Bronicki Investments also granted FIMI a call option for acquiring 9.3 million Ormat shares, 7.8% of the company’s capital, at NIS 29.17 per share – 73% higher than its current trading price. Exercising the option is conditional on the Bronickis not having sold the shares to service the debt to Hapoalim, or having already transferred the shares to FIMI in exchange for assigning it the loan under the put option.

The joint control agreement will be in force for five years and give each side the right to appoint five directors to the company’s 10-member board. Dita Bronicki will continue serving as CEO of Ormat Industries while Yoram Bronicki will continue in his role as president and vice-president of operations for U.S.-based subsidiary Ormat Technologies. Davidi will be appointed chairman of Ormat Industries and Gillon Beck, a managing partner at FIMI, will be appointed chairman of Ormat Technologies. Equal representation and staffing of key positions will be maintained as long as the holdings of each of the two sides don’t fall below a certain minimum, which wasn’t specified.
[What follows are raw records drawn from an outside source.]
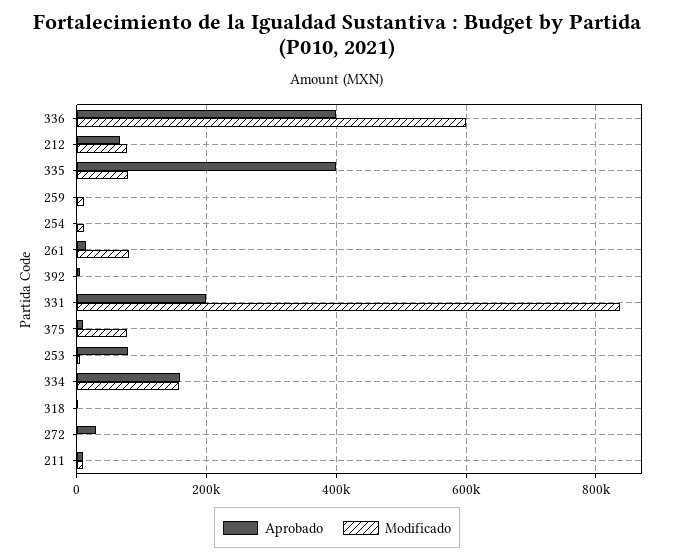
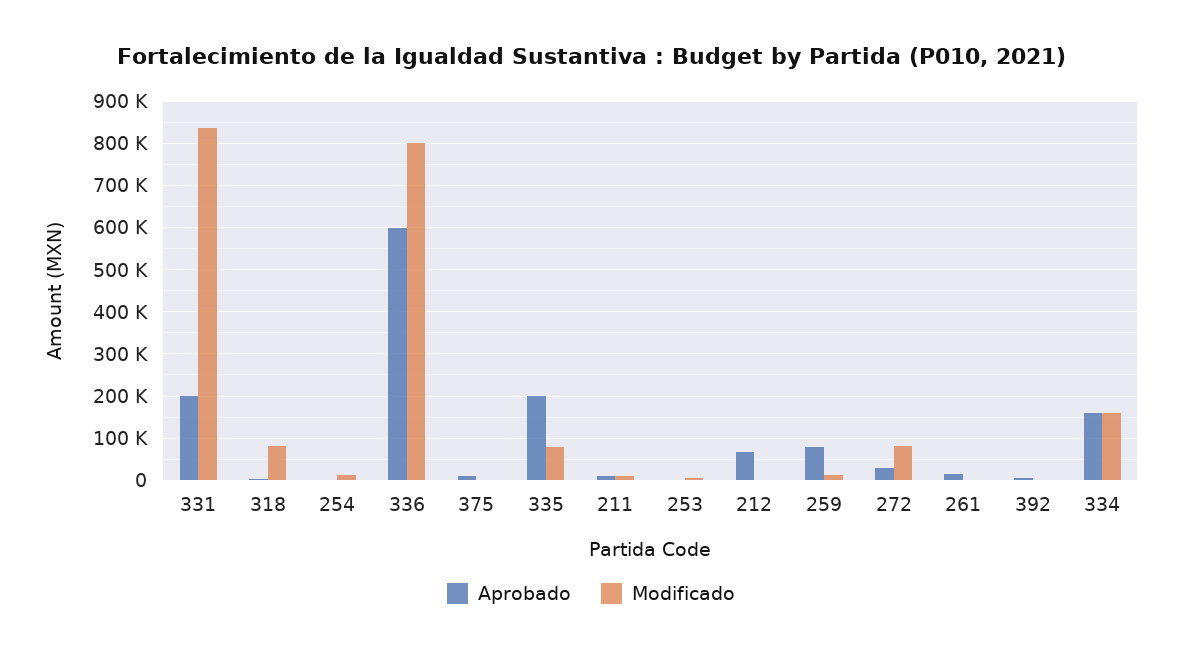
  {
    "Aprobado": {
-     "336": 400000,
+     "336": 600000,
      "212": 60000,
-     "335": 400000,
+     "335": 200000,
-     "259": 0,
+     "259": 80000,
      "254": 0,
      "261": 20000,
      "392": 0,
      "331": 200000,
      "375": 20000,
-     "253": 80000,
+     "253": 0,
      "334": 160000,
      "318": 0,
      "272": 40000,
      "211": 20000
    },
    "Modificado": {
-     "336": 600000,
+     "336": 800000,
-     "212": 80000,
+     "212": 0,
      "335": 80000,
      "259": 20000,
      "254": 20000,
-     "261": 80000,
+     "261": 0,
      "392": 0,
      "331": 840000,
-     "375": 80000,
+     "375": 0,
      "253": 0,
      "334": 160000,
-     "318": 0,
+     "318": 80000,
-     "272": 0,
+     "272": 80000,
      "211": 0
    }
  }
The employment contracts of Yehuda, Dita and Yoram Bronicki approved in September 2009 grants them golden parachutes of $1.3 million, $1.5 million and $1.0 million, respectively, if control of Ormat Technologies changes hands. They would also be entitled to double the amount of bonuses they received over the two years prior to the change in control. In addition, Yoram Bronicki would get double the maximum annual amount that Ormat Technologies set aside in provisions for his retirement fund. The golden parachutes, however, won’t be released by the agreement with FIMI.

Closing a chapter

The deal with FIMI closes the chapter on one of the Tel Aviv Stock Exchange’s worst corporate-culture wars ever: between the Bronickis and Norstar Holdings. The two sides paid a high price: The Bronickis are losing their exclusive control over Ormat and Norstar, controlled by Chaim Katzman and Dori Segal, are losing over NIS 500 million to date.

The episode began in June 2007 when Norstar announced it held 12.1% of Ormat Industries’ shares. Continuing to raise its stake to 18.4% in December that year, Norstar consistently declared it had no intention of seizing control over Ormat and expressed confidence in its management. The stunned Bronicki family, however, was buying none of it and decided to put everything on the table in an attempt to avoid losing control of the company.
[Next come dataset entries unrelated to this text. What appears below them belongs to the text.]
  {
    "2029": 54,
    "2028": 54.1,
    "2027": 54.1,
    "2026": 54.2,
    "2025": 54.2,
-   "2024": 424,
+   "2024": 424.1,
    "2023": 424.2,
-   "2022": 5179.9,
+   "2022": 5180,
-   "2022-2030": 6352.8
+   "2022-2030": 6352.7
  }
The family took a shekel-denominated loan from Bank Hapoalim, which turned out to be an expensive mistake as the shekel has since appreciated 4.5% against the dollar, and a good part of their company’s income is in dollars. Using the borrowed NIS 556 million, they bought 9 million shares at NIS 61.70 per share from institutional investors – 7.6% of the company. The purchase raised the Bronickis’ stake in Ormat Industries to 35.2% and ensured their continued control. Selling the shares was also one the best moves made by the institutionals over the last few years.

But at that point the company’s stock began falling, before hitting a low of NIS 16 per share last September. One reason was losses brought on by a $390-million investment gone sour at Ormat’s North Brawley California power plant, leading to a loss of investor confidence in company management.
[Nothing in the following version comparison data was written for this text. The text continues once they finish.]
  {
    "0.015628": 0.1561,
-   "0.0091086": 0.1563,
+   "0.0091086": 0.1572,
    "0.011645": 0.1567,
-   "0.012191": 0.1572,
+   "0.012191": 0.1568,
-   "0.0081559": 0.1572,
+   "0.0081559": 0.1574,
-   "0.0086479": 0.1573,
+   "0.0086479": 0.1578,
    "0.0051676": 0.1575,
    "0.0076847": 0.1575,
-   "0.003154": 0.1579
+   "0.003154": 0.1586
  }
The stock’s collapse forced the Bronickis to pledge their entire NIS 700 million worth of Ormat Holdings to Hapoalim in January 2009 to ensure repayment of their loan, which would become due in December 2011. Last spring, under pressure to find the means of repaying the loan, the family began talks with FIMI that led to the current agreement. Negotiations were also held with Shikun & Binui of the Arison group, but went nowhere.

The current remaining balance of the loan to Bank Hapoalim, NIS 183 million, is understood to be spread over five years with the principal due in one balloon payment; 17 million of the family’s remaining 26.2 million shares were pledged as collateral.

“I think the partnership is good since it will provide the company with a large controlling block while both sides share an outlook for the company’s future development in an area where it’s a global leader, and not necessarily in fashionable fields,” commented Yoram Bronicki. “FIMI has an excellent investment record in Israel and around the world.”